Vd. último poste da série de 6 de Novembro de 2010 > Guiné 63/74 - P7232: Notas de leitura (166): Crónica da Libertação, de Luís Cabral (3) (Mário Beja Santos)

quarta-feira, 20 de maio de 2009

Guiné 64/74 - P4384: PAIGC Actualités (Magalhães Ribeiro) (5): O nº 48, Dezembro de 1972, dedicado à 'visita da OUA às regiões libertadas no sul'




Tradução do nº 48 da revista PAIGC Actualités, um orgão de propaganda política do PAIGC, publicado mensalmente, em francês. Subtítulo: "A vida e a luta na Guiné e Cabo Verde". O nº 48 tem 6 páginas e é datado de Dezembro de 1972. Tradução de Vasco da Gama, a partir de cópia digitalizada fornecida pelo co-editor Eduardo Magalhães Ribeiro.


Recebidos com entusiasmo e esperança pelo povo e pelos combatentes.
Uma Delegação da OUA [, Organização de Unidade Africana,] chefiada pelo comandante M’Bita, secretário executivo do Comité de Libertação Africano (na foto ao centro ), visita as regiões libertadas no sul do nosso país.

O NOSSO PARTIDO EM ÁFRICA E NO MUNDO
Amigos ingleses nas regiões libertadas


(O Sr e Sra Wainright no Hospital Solidariedade, onde conversam com o camarada dr. Boal responsável político do hospital)

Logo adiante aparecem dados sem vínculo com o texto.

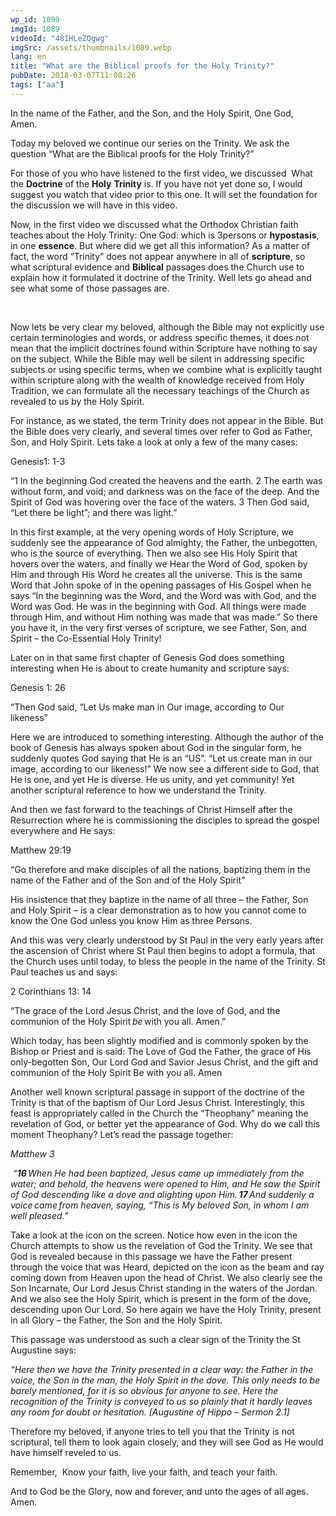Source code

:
 ```yaml
---
wp_id: 1099
imgId: 1089
videoId: "481HLeZQgwg"
imgSrc: /assets/thumbnails/1089.webp
lang: en
title: "What are the Biblical proofs for the Holy Trinity?"
pubDate: 2018-03-07T11:08:26
tags: ["aa"]
---
```


<p>In the name of the Father, and the Son, and the Holy Spirit, One God, Amen. <span data-ccp-props="{&quot;201341983&quot;:0,&quot;335559739&quot;:160,&quot;335559740&quot;:259}"> </span></p>
<p>Today my beloved we continue our series on the Trinity. We ask the question “What are the Biblical proofs for the Holy Trinity?”<span data-ccp-props="{&quot;201341983&quot;:0,&quot;335559739&quot;:160,&quot;335559740&quot;:259}"> </span></p>
<p>For those of you who have listened to the first video, we discussed  What the <b>Doctrine</b> of the <b>Holy</b> <b>Trinity</b> is. If you have not yet done so, I would suggest you watch that video prior to this one. It will set the foundation for the discussion we will have in this video. <span data-ccp-props="{&quot;201341983&quot;:0,&quot;335559739&quot;:160,&quot;335559740&quot;:259}"> </span></p>
<p>Now, in the first video we discussed what the Orthodox Christian faith teaches about the Holy Trinity: One God: which is 3persons or <b>hypostasis</b>, in one <b>essence</b>. But where did we get all this information? As a matter of fact, the word “Trinity” does not appear anywhere in all of <b>scripture</b>, so what scriptural evidence and <b>Biblical</b> passages does the Church use to explain how it formulated it doctrine of the Trinity. Well lets go ahead and see what some of those passages are. <span data-ccp-props="{&quot;201341983&quot;:0,&quot;335559739&quot;:160,&quot;335559740&quot;:259}"> </span></p>
<p><span data-ccp-props="{&quot;201341983&quot;:0,&quot;335559739&quot;:160,&quot;335559740&quot;:259}"> </span><span data-ccp-props="{&quot;201341983&quot;:0,&quot;335559739&quot;:160,&quot;335559740&quot;:259}"> </span></p>
<p>Now lets be very clear my beloved, although the Bible may not explicitly use certain terminologies and words, or address specific themes, it does not mean that the implicit doctrines found within Scripture have nothing to say on the subject. While the Bible may well be silent in addressing specific subjects or using specific terms, when we combine what is explicitly taught within scripture along with the wealth of knowledge received from Holy Tradition, we can formulate all the necessary teachings of the Church as revealed to us by the Holy Spirit. <span data-ccp-props="{&quot;201341983&quot;:0,&quot;335559739&quot;:160,&quot;335559740&quot;:259}"> </span></p>
<p>For instance, as we stated, the term Trinity does not appear in the Bible. But the Bible does very clearly, and several times over refer to God as Father, Son, and Holy Spirit. Lets take a look at only a few of the many cases: <span data-ccp-props="{&quot;201341983&quot;:0,&quot;335559739&quot;:160,&quot;335559740&quot;:259}"> </span></p>
<p>Genesis1: 1-3<span data-ccp-props="{&quot;201341983&quot;:0,&quot;335559739&quot;:160,&quot;335559740&quot;:259}"> </span></p>
<p>“1 In the beginning God created the heavens and the earth. 2 The earth was without form, and void; and darkness was on the face of the deep. And the Spirit of God was hovering over the face of the waters. 3 Then God said, “Let there be light”; and there was light.”<span data-ccp-props="{&quot;201341983&quot;:0,&quot;335559739&quot;:160,&quot;335559740&quot;:259}"> </span></p>
<p>In this first example, at the very opening words of Holy Scripture, we suddenly see the appearance of God almighty, the Father, the unbegotten, who is the source of everything. Then we also see His Holy Spirit that hovers over the waters, and finally we Hear the Word of God, spoken by Him and through His Word he creates all the universe. This is the same Word that John spoke of in the opening passages of His Gospel when he says “In the beginning was the Word, and the Word was with God, and the Word was God. He was in the beginning with God. All things were made through Him, and without Him nothing was made that was made.” So there you have it, in the very first verses of scripture, we see Father, Son, and Spirit – the Co-Essential Holy Trinity! <span data-ccp-props="{&quot;201341983&quot;:0,&quot;335559739&quot;:160,&quot;335559740&quot;:259}"> </span></p>
<p>Later on in that same first chapter of Genesis God does something interesting when He is about to create humanity and scripture says: <span data-ccp-props="{&quot;201341983&quot;:0,&quot;335559739&quot;:160,&quot;335559740&quot;:259}"> </span></p>
<p>Genesis 1: 26 <span data-ccp-props="{&quot;201341983&quot;:0,&quot;335559739&quot;:160,&quot;335559740&quot;:259}"> </span></p>
<p>“Then God said, “Let Us make man in Our image, according to Our likeness”<span data-ccp-props="{&quot;201341983&quot;:0,&quot;335559739&quot;:160,&quot;335559740&quot;:259}"> </span></p>
<p>Here we are introduced to something interesting. Although the author of the book of Genesis has always spoken about God in the singular form, he suddenly quotes God saying that He is an “US”. “Let us create man in our image, according to our likeness!” We now see a different side to God, that He is one, and yet He is diverse. He us unity, and yet community! Yet another scriptural reference to how we understand the Trinity. <span data-ccp-props="{&quot;201341983&quot;:0,&quot;335559739&quot;:160,&quot;335559740&quot;:259}"> </span></p>
<p>And then we fast forward to the teachings of Christ Himself after the Resurrection where he is commissioning the disciples to spread the gospel everywhere and He says: <span data-ccp-props="{&quot;201341983&quot;:0,&quot;335559739&quot;:160,&quot;335559740&quot;:259}"> </span></p>
<p>Matthew 29:19 <span data-ccp-props="{&quot;201341983&quot;:0,&quot;335559739&quot;:160,&quot;335559740&quot;:259}"> </span></p>
<p>“Go therefore and make disciples of all the nations, baptizing them in the name of the Father and of the Son and of the Holy Spirit”<span data-ccp-props="{&quot;201341983&quot;:0,&quot;335559739&quot;:160,&quot;335559740&quot;:259}"> </span></p>
<p>His insistence that they baptize in the name of all three – the Father, Son and Holy Spirit &#8211; is a clear demonstration as to how you cannot come to know the One God unless you know Him as three Persons.<span data-ccp-props="{&quot;201341983&quot;:0,&quot;335559739&quot;:160,&quot;335559740&quot;:259}"> </span></p>
<p>And this was very clearly understood by St Paul in the very early years after the ascension of Christ where St Paul then begins to adopt a formula, that the Church uses until today, to bless the people in the name of the Trinity. St Paul teaches us and says: <span data-ccp-props="{&quot;201341983&quot;:0,&quot;335559739&quot;:160,&quot;335559740&quot;:259}"> </span></p>
<p>2 Corinthians 13: 14 <span data-ccp-props="{&quot;201341983&quot;:0,&quot;335559739&quot;:160,&quot;335559740&quot;:259}"> </span></p>
<p>“The grace of the Lord Jesus Christ, and the love of God, and the communion of the Holy Spirit <i>be</i> with you all. Amen.”<span data-ccp-props="{&quot;201341983&quot;:0,&quot;335559739&quot;:160,&quot;335559740&quot;:259}"> </span></p>
<p>Which today, has been slightly modified and is commonly spoken by the Bishop or Priest and is said: The Love of God the Father, the grace of His only-begotten Son, Our Lord God and Savior Jesus Christ, and the gift and communion of the Holy Spirit Be with you all. Amen<span data-ccp-props="{&quot;201341983&quot;:0,&quot;335559739&quot;:160,&quot;335559740&quot;:259}"> </span></p>
<p>Another well known scriptural passage in support of the doctrine of the Trinity is that of the baptism of Our Lord Jesus Christ. Interestingly, this feast is appropriately called in the Church the “Theophany” meaning the revelation of God, or better yet the appearance of God. Why do we call this moment Theophany? Let’s read the passage together: <span data-ccp-props="{&quot;201341983&quot;:0,&quot;335559739&quot;:160,&quot;335559740&quot;:259}"> </span></p>
<p><i>Matthew 3</i><span data-ccp-props="{&quot;201341983&quot;:0,&quot;335559739&quot;:160,&quot;335559740&quot;:259}"> </span></p>
<p><i> </i><i>“</i><b><i><span data-fontsize="12">16 </span></i></b><i>When He had been baptized, Jesus came up immediately from the water; and behold, the heavens were opened to Him, and He saw the Spirit of God descending like a dove and alighting upon Him. </i><b><i><span data-fontsize="12">17 </span></i></b><i>And suddenly a voice </i><i>came</i><i> from heaven, saying, “This is My beloved Son, in whom I am well pleased.”</i><span data-ccp-props="{&quot;201341983&quot;:0,&quot;335559739&quot;:160,&quot;335559740&quot;:259}"> </span></p>
<p>Take a look at the icon on the screen. Notice how even in the icon the Church attempts to show us the revelation of God the Trinity. We see that God is revealed because in this passage we have the Father present through the voice that was Heard, depicted on the icon as the beam and ray coming down from Heaven upon the head of Christ. We also clearly see the Son Incarnate, Our Lord Jesus Christ standing in the waters of the Jordan. And we also see the Holy Spirit, which is present in the form of the dove, descending upon Our Lord. So here again we have the Holy Trinity, present in all Glory – the Father, the Son and the Holy Spirit. <span data-ccp-props="{&quot;201341983&quot;:0,&quot;335559739&quot;:160,&quot;335559740&quot;:259}"> </span></p>
<p>This passage was understood as such a clear sign of the Trinity the St Augustine says: <span data-ccp-props="{&quot;201341983&quot;:0,&quot;335559739&quot;:160,&quot;335559740&quot;:259}"> </span></p>
<p><i>“Here then we have the Trinity presented in a clear way: the Father in the voice, the Son in the man, the Holy Spirit in the dove. This only needs to be barely mentioned, for it is so obvious for anyone to see. Here the recognition of the Trinity is conveyed to us so plainly that it hardly leaves any room for doubt or hesitation. [Augustine of Hippo – Sermon 2.1] </i><span data-ccp-props="{&quot;201341983&quot;:0,&quot;335559739&quot;:160,&quot;335559740&quot;:259}"> </span></p>
<p>Therefore my beloved, if anyone tries to tell you that the Trinity is not scriptural, tell them to look again closely, and they will see God as He would have himself reveled to us. <span data-ccp-props="{&quot;201341983&quot;:0,&quot;335559739&quot;:160,&quot;335559740&quot;:259}"> </span></p>
<p>Remember,  Know your faith, live your faith, and teach your faith. <span data-ccp-props="{&quot;201341983&quot;:0,&quot;335559739&quot;:160,&quot;335559740&quot;:259}"> </span></p>
<p>And to God be the Glory, now and forever, and unto the ages of all ages. Amen. <span data-ccp-props="{&quot;201341983&quot;:0,&quot;335559739&quot;:160,&quot;335559740&quot;:259}"> </span></p>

Richard Wainright, Presidente do Partido Liberal Inglês e Administrador da Joseph Rowntree Social Trust Service, acompanhado por sua esposa, Joyce Wainright, visitam as obras do Instituto de Amizade e do Hospital da Solidariedade.

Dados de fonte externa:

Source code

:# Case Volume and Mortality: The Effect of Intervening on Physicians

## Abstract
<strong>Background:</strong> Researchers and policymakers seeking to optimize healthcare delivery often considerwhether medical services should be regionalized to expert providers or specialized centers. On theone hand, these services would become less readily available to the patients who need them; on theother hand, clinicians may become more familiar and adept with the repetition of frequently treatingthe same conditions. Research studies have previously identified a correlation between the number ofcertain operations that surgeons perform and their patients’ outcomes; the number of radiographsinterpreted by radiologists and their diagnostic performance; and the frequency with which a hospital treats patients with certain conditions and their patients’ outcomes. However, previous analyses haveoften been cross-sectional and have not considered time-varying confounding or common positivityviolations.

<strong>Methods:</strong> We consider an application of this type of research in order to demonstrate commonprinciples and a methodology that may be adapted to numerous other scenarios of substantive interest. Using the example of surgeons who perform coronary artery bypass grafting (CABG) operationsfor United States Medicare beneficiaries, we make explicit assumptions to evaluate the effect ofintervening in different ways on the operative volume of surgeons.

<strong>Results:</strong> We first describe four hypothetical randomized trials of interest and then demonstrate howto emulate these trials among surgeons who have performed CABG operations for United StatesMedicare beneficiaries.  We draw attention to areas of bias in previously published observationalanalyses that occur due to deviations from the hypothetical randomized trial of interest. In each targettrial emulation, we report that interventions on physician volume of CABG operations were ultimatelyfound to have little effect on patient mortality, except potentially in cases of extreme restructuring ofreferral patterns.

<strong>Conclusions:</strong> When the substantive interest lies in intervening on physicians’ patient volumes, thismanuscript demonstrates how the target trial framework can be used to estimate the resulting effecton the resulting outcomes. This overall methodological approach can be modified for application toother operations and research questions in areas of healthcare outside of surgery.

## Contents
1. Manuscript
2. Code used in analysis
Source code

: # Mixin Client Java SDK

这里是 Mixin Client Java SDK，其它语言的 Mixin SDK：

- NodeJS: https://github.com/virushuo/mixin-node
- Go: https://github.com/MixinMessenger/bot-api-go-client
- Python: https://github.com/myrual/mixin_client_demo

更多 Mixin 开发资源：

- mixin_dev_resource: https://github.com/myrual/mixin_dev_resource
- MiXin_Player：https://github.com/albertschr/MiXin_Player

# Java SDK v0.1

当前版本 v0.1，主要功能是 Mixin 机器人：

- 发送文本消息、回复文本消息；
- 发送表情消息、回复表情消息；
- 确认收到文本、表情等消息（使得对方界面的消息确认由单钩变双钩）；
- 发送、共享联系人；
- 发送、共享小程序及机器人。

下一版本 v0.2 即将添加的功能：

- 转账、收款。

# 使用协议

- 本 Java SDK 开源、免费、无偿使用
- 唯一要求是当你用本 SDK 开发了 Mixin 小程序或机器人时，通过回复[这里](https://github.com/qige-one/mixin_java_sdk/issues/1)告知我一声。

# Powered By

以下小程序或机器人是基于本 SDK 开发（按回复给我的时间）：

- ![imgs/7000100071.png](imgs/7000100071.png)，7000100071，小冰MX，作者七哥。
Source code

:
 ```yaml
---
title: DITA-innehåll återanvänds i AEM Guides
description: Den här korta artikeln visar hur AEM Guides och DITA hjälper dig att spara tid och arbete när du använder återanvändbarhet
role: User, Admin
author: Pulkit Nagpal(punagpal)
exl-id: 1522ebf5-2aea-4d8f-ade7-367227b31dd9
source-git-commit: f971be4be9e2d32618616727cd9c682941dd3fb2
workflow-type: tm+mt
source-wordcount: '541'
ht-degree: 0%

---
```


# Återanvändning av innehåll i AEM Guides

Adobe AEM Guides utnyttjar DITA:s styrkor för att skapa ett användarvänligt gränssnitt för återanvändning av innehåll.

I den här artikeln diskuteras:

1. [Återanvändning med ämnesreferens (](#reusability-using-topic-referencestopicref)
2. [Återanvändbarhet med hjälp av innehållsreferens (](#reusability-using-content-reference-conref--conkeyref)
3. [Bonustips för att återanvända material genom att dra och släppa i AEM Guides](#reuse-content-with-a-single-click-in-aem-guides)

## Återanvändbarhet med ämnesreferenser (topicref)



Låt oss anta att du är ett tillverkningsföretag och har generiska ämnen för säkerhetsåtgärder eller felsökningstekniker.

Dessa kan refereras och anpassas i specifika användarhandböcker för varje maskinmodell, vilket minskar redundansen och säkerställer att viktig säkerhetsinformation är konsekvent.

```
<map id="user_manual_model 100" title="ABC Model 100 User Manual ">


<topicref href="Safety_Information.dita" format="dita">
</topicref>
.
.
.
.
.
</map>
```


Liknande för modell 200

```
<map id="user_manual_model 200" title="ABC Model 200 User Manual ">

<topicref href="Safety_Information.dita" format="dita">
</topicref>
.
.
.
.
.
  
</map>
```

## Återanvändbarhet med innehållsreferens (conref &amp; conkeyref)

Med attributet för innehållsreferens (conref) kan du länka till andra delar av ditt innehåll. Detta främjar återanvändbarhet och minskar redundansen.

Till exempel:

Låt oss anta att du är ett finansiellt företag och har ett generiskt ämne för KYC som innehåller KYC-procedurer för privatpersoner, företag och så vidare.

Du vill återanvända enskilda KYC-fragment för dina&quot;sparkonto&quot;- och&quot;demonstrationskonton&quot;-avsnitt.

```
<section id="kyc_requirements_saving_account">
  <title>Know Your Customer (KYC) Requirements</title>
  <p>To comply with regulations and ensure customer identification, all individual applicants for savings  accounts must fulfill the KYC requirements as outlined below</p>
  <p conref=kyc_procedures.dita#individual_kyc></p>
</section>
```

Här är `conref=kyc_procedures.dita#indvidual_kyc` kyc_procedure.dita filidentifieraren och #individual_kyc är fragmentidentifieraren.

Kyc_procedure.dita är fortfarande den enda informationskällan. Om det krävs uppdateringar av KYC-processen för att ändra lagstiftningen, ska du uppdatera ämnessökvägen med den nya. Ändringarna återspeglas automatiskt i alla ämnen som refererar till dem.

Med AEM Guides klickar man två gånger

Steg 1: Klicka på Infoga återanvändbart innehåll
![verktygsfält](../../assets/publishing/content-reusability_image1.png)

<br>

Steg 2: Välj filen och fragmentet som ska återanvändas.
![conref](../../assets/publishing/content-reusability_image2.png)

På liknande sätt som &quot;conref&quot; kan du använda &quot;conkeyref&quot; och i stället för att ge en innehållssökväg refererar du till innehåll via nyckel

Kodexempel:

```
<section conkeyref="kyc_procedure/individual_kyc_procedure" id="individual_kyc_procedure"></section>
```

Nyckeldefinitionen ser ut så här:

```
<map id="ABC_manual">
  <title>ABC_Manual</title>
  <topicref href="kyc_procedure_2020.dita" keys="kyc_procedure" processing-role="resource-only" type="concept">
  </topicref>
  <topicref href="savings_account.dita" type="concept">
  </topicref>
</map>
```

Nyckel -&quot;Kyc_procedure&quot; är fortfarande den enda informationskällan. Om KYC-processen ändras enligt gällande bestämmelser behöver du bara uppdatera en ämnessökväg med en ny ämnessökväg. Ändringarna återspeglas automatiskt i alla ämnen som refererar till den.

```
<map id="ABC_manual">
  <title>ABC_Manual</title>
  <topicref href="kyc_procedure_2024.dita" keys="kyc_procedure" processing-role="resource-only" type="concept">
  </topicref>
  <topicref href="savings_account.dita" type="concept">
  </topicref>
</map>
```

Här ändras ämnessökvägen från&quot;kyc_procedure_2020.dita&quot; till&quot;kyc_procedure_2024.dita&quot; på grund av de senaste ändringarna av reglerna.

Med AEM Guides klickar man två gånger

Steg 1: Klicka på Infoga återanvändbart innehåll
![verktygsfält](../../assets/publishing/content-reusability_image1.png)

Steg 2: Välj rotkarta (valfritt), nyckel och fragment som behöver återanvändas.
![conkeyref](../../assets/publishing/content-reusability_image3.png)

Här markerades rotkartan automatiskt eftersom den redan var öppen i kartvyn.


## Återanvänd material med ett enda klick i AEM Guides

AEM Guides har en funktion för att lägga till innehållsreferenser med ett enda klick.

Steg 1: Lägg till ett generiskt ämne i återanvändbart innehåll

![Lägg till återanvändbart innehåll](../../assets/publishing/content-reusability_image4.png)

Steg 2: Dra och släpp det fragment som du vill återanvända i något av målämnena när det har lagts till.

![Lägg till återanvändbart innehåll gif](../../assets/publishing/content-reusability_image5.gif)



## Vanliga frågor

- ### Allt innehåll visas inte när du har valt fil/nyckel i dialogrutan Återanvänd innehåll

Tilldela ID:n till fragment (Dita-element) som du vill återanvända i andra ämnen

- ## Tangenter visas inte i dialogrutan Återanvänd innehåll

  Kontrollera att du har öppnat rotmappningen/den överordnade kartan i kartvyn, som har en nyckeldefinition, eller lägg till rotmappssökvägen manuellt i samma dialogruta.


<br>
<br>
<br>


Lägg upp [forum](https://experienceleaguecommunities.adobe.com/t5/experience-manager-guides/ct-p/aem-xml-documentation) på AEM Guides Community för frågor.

Após uma estadia em Dakar e em Ziguinchor, o casal inglês dirigiu-se ao Internato do Norte nas regiões libertadas onde as crianças apresentaram um espectáculo cultural em honra dos nossos ilustres hóspedes que de seguida partiram para a República da Guiné onde visitaram a Escola Piloto e o Jardim de Infância em Conacri e o Hospital de Solidariedade em Boké. Na região de Boé, na parte leste do país, os nossos amigos ingleses foram recebidos na Escola Internato, tendo também contactado as populações das aldeias libertadas.
A fundação Joseph Rowntree Social Trust Service concedeu ao longo deste ano uma ajuda importante às nossas escolas e hospitais.



( O escritor inglês Basil Davidson conversa com a responsável da organização dos Pioneiros do Partido no sul do país Teodora Gomes.)

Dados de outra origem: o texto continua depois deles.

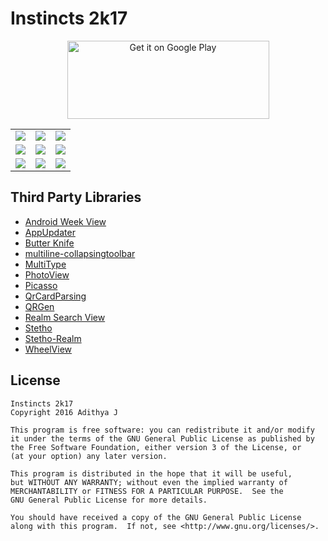 # Instincts 2k17

<p align="center"><a href='https://play.google.com/store/apps/details?id=com.pimp.instincts&pcampaignid=MKT-Other-global-all-co-prtnr-py-PartBadge-Mar2515-1'><img alt='Get it on Google Play' src='https://play.google.com/intl/en_us/badges/images/generic/en_badge_web_generic.png' height="125" width="323"/></a></p>

<table  border="0" cellpadding="0" cellspacing="0">
<tr>
<td><img src="https://raw.githubusercontent.com/adithya321/Instincts-2k17/master/screenshots/home.png"/></td>
<td><img src="https://raw.githubusercontent.com/adithya321/Instincts-2k17/master/screenshots/events.png"/></td>
<td><img src="https://raw.githubusercontent.com/adithya321/Instincts-2k17/master/screenshots/schedule.png"/></td>
</tr>
<tr>
<td><img src="https://raw.githubusercontent.com/adithya321/Instincts-2k17/master/screenshots/events_list.png"/></td>
<td><img src="https://raw.githubusercontent.com/adithya321/Instincts-2k17/master/screenshots/event_detail.png"/></td>
<td><img src="https://raw.githubusercontent.com/adithya321/Instincts-2k17/master/screenshots/map.png"/></td>
</tr>
<tr>
<td><img src="https://raw.githubusercontent.com/adithya321/Instincts-2k17/master/screenshots/login.png"/></td>
<td><img src="https://raw.githubusercontent.com/adithya321/Instincts-2k17/master/screenshots/register.png"/></td>
<td><img src="https://raw.githubusercontent.com/adithya321/Instincts-2k17/master/screenshots/profile.png"/></td>
</tr>
</table>

## Third Party Libraries
* [Android Week View](https://github.com/alamkanak/Android-Week-View/)
* [AppUpdater](https://github.com/javiersantos/AppUpdater)
* [Butter Knife](https://github.com/JakeWharton/butterknife)
* [multiline-collapsingtoolbar](https://github.com/opacapp/multiline-collapsingtoolbar)
* [MultiType](https://github.com/drakeet/MultiType)
* [PhotoView](https://github.com/chrisbanes/PhotoView)
* [Picasso](https://github.com/square/picasso)
* [QrCardParsing](https://github.com/RurioLuca/QrCardParsing)
* [QRGen](https://github.com/kenglxn/QRGen)
* [Realm Search View](https://github.com/thorbenprimke/realm-searchview)
* [Stetho](https://github.com/facebook/stetho)
* [Stetho-Realm](https://github.com/uPhyca/stetho-realm)
* [WheelView](https://github.com/LukeDeighton/WheelView)

## License

    Instincts 2k17
    Copyright 2016 Adithya J

    This program is free software: you can redistribute it and/or modify
    it under the terms of the GNU General Public License as published by
    the Free Software Foundation, either version 3 of the License, or
    (at your option) any later version.

    This program is distributed in the hope that it will be useful,
    but WITHOUT ANY WARRANTY; without even the implied warranty of
    MERCHANTABILITY or FITNESS FOR A PARTICULAR PURPOSE.  See the
    GNU General Public License for more details.

    You should have received a copy of the GNU General Public License
    along with this program.  If not, see <http://www.gnu.org/licenses/>.
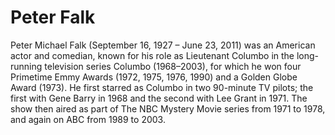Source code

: # Peter Falk
Peter Michael Falk (September 16, 1927 – June 23, 2011) was an American actor and comedian, known for his role as Lieutenant Columbo in the long-running television series Columbo (1968–2003), for which he won four Primetime Emmy Awards (1972, 1975, 1976, 1990) and a Golden Globe Award (1973). He first starred as Columbo in two 90-minute TV pilots; the first with Gene Barry in 1968 and the second with Lee Grant in 1971. The show then aired as part of The NBC Mystery Movie series from 1971 to 1978, and again on ABC from 1989 to 2003.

O escritor e africanista inglês Basil Davidson visita pela terceira vez as zonas libertadas do nosso país. Acompanhado pelo camarada Vasco Cabral, do Comité Executivo, visita o Sul e de seguida o Leste. Nesta última frente reuniu demoradamente com o Secretário Geral do Partido, Amílcar Cabral, que se encontrava na região em visita de inspecção.
Basil Davidson, que foi o primeiro escritor da Europa Ocidental a denunciar os crimes dos colonialistas portugueses, é um amigo do nosso povo, tendo publicado inúmeros escritos sobre a nossa luta, tendo o seu livro Revolução em África sido prefaciado pelo Amílcar Cabral.
Em cima, o escritor inglês Basil Davidson conversa com a responsável da organização dos Pioneiros do Partido no sul do país Teodora Gomes.



(A delegação da NORAD na Escola Piloto na companhia do camarada Aristides Pereira)
UMA DELEGAÇÃO NORUEGUESA, MM. Jensen, director adjunto do Serviço de Desenvolvimento Internacional (NORAD ), visitou o nosso secretário geral em Outubro último.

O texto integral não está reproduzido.